Dressed in jeans, a casual top and light sweater, speaker Benaifer Bhadha has an engaging smile and an attractive personality that immediately captures the audience’s attention. She is on the last leg of her Australian tour and a bit under the weather. But that doesn’t detract from the magnetic presence she brings to the stage. She starts with a story – her story. As a young girl she was transplanted from Mumbai to a boarding school in Brighton, England. She talks about a girl uprooted from all that is familiar, and who becomes “Benny” to fit in. She adds beautiful little details – her room in Mumbai with Bollywood posters on the walls, her Nani whom she loved, Elizabeth her school mate at the Brighton school who tells her “You’ll never make it with a name like ‘Benaifer’!”. The listeners – mostly first or second generation migrants themselves – feel an immediate connection.
Benaifer, an inspirational leadership coach and public speaker from New York, is guest presenter at an event organised by the Young Sikh Professionals Network (YSPN)
Benaifer believes that telling your story is key to discovering your voice. She has empowered disenfranchised groups across the world through her coaching. Her technique is simple – focus the story on specific life-moments, have a clear starting and ending line, and describe the story in multi-sensory detail. She calls it a “What Happened Camera”. What did you hear/see/taste/smell or touch? Her advice is to avoid including your thoughts or feelings into the story. The audience tries her techniques in pairs, telling their stories and listening fully to their partner. Surjit Singh gets up on stage and talks about a moment of happiness in his life, when he saw his little son after a three-month separation. Prompted by Benaifer, he adds little details into the story, bringing it alive for the audience.
Just as telling the story is important, so is listening. In an age of “mobile phone madness”, genuine listening has become a rarity. Benaifer talks about “listening shapes”. She encourages the audience to use the “empty bowl” listening shape where one pays full attention to the speaker. Many of us find it hard to do in practice.
The questions from the audience flow fast. Do you practice your stories, a woman asks. Benaifer says “(At the start) I would stare at the floor and eventually look up. I tried to memorise the stories. That just creates pressure to remember and I ended up not living in the moment. I encourage you to tell to fill the listening bowl and allow the magic to happen”. A senior gentleman questions the relevance of story-telling in a corporate context. Benaifer explains that even in the most strait-jacketed corporate setting, she has created “human connection by telling a little story with some humour”.
The audience responds positively to the workshop.
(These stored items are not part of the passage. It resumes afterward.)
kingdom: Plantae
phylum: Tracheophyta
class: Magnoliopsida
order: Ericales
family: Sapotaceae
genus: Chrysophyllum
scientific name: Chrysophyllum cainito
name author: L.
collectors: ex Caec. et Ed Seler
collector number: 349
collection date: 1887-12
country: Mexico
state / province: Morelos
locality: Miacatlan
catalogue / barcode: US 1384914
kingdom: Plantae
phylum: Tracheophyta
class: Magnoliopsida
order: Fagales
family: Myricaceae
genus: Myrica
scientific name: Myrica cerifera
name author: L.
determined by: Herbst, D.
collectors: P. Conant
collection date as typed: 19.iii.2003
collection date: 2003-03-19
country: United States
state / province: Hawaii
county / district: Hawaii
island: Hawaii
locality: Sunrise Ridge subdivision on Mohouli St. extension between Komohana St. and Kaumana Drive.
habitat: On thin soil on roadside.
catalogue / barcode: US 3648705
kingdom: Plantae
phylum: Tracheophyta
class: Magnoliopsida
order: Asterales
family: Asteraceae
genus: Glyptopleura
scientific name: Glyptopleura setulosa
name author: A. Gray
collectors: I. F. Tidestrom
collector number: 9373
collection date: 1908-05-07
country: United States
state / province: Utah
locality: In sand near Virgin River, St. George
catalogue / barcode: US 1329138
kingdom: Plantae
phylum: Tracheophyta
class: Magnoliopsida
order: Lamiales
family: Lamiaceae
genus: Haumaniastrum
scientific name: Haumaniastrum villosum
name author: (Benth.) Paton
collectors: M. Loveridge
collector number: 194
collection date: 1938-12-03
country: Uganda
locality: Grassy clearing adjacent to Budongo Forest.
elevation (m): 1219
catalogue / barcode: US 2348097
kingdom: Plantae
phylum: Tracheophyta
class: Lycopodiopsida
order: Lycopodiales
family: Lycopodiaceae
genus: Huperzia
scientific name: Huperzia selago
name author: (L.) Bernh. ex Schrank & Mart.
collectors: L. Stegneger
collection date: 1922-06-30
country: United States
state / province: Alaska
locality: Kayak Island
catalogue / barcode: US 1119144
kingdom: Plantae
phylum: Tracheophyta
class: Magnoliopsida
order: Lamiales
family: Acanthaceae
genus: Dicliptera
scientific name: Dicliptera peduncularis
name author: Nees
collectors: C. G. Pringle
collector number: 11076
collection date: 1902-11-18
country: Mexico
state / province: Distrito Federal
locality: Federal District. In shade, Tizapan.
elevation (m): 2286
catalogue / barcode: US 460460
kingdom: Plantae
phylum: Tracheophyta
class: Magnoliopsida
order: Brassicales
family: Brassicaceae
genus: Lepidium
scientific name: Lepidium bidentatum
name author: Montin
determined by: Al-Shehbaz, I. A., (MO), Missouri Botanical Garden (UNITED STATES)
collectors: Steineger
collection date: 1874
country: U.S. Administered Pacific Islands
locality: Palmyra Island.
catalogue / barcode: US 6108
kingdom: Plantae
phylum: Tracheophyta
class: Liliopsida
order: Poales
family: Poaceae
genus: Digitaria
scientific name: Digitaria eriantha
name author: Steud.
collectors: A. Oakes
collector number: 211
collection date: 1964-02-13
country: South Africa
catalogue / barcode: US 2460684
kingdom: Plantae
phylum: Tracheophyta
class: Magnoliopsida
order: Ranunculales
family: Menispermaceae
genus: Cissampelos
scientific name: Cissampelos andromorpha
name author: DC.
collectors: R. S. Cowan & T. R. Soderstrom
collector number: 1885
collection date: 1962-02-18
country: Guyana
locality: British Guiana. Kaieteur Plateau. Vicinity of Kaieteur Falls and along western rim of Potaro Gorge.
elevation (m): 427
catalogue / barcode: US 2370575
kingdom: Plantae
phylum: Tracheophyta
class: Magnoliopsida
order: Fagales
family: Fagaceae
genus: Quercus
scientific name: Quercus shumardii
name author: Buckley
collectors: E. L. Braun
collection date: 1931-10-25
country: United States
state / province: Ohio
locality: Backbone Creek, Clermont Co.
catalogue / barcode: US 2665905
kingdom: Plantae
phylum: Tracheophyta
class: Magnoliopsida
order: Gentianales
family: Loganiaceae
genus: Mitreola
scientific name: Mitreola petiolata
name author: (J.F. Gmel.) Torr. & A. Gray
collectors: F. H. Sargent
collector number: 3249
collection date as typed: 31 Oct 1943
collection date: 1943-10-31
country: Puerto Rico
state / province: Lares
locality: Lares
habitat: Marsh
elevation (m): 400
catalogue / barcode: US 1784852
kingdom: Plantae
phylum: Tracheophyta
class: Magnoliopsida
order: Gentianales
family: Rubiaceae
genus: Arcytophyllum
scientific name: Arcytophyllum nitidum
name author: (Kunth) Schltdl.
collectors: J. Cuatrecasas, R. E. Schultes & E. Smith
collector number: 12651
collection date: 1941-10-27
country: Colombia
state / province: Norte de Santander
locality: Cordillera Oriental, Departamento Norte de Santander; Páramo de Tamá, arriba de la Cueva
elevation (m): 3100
For Kate Rowlands from the Office of Multi-Cultural Interests, this was the first YSPN event she attended. She says, “I was impressed by both the professionalism and the warm and welcoming atmosphere. I got a lot out of Benaifer’s presentation both personally and professionally”. Possibly the most succinct feedback at the end of the workshop came from a lady who tells Benaifer with a smile, “You can now tell Elizabeth that Benny has definitely made it – and as Benaifer”.
YSPN was established in 2012, as part of an initiative by Sikh Youth Australia. The Perth chapter has been operational since November 2015. In the past, the group has staged events hosting well known guests like Sukhjit Khalsa of Australia’s Got Talent fame, and the CIO of the Reserve Bank of Australia. Jasdeep Bansal, Team Leader at YSPN Perth, says, “We want to create an environment that allows people to network, figure out their success definition, and then amplify that success by bringing the right speakers to our forum.”
Are YSPN’s events just for Sikhs or for young people? Jasdeep clarified, “We target all demographics, the title Young Sikh Professional Network reflects our beginning as a Sikh Youth Australia initiative, but the reality is that our events are inclusive of the broader community.”